**DATA SHOWN:**

━━━━━━

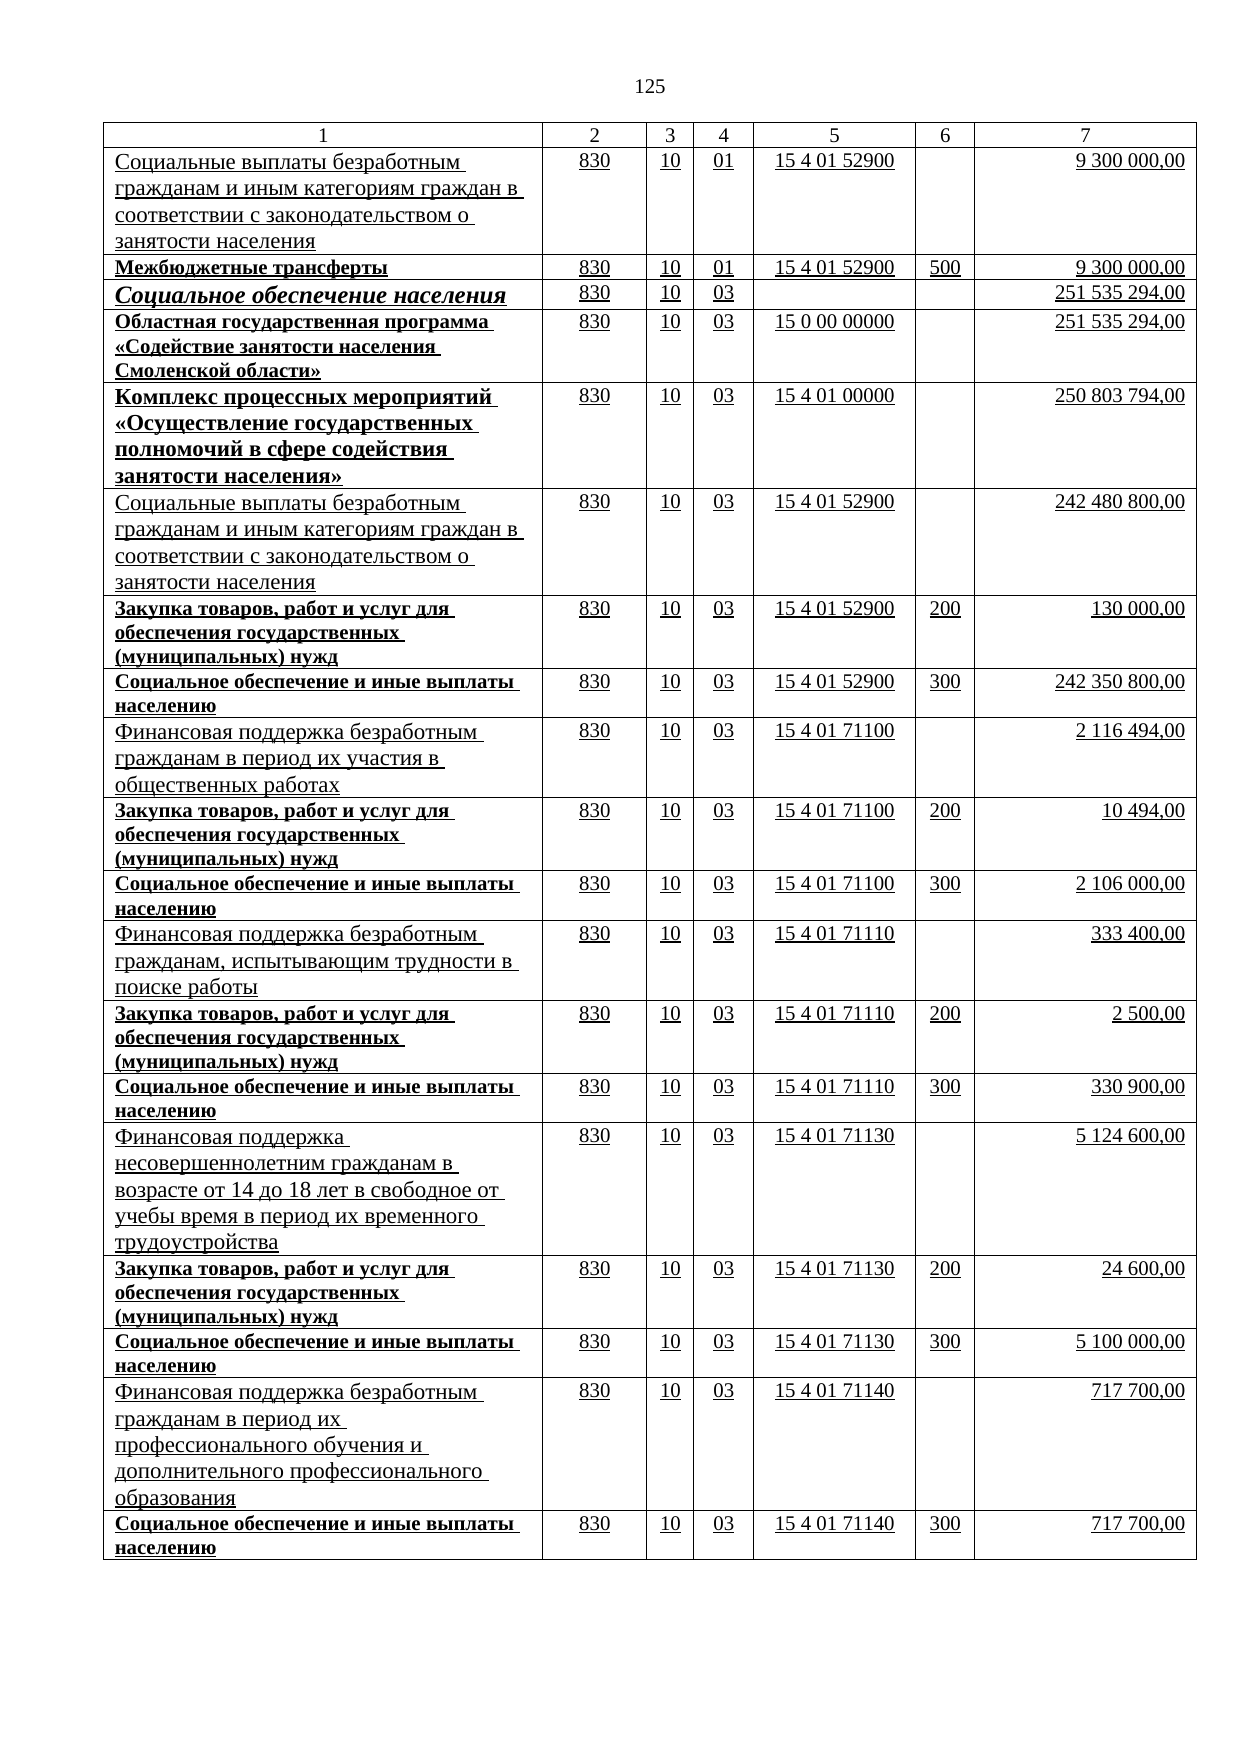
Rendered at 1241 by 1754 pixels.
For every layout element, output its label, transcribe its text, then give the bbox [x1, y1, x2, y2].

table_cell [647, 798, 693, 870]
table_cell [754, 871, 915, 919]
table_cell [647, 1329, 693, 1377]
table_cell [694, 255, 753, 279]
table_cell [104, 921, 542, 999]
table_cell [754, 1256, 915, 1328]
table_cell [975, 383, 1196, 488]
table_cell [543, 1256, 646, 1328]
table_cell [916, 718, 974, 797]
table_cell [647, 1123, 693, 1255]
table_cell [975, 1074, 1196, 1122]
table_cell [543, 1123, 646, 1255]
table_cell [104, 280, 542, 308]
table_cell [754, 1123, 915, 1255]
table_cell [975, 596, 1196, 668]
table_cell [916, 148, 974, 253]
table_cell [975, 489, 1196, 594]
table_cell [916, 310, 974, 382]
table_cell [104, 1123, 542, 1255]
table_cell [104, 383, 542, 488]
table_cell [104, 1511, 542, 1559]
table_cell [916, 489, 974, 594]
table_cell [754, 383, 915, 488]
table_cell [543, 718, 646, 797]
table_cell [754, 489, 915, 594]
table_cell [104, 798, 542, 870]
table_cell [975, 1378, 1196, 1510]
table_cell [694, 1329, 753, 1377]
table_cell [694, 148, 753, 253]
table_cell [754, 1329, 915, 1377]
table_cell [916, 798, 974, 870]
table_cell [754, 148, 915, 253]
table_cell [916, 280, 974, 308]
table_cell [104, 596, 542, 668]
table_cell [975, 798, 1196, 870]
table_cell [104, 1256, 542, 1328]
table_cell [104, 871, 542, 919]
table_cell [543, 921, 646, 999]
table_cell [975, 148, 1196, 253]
table_header 2 [543, 123, 646, 147]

━━━━━━

**PROBLEM TO WORK ON:** Your output should be an exact copy of every line from the one containing "table_cell [754, 148, 915, 253]" through the end of the records.

**PROBLEM SOLUTION:**
table_cell [754, 148, 915, 253]
table_cell [916, 280, 974, 308]
table_cell [104, 596, 542, 668]
table_cell [975, 798, 1196, 870]
table_cell [104, 1256, 542, 1328]
table_cell [104, 871, 542, 919]
table_cell [543, 921, 646, 999]
table_cell [975, 148, 1196, 253]
table_header 2 [543, 123, 646, 147]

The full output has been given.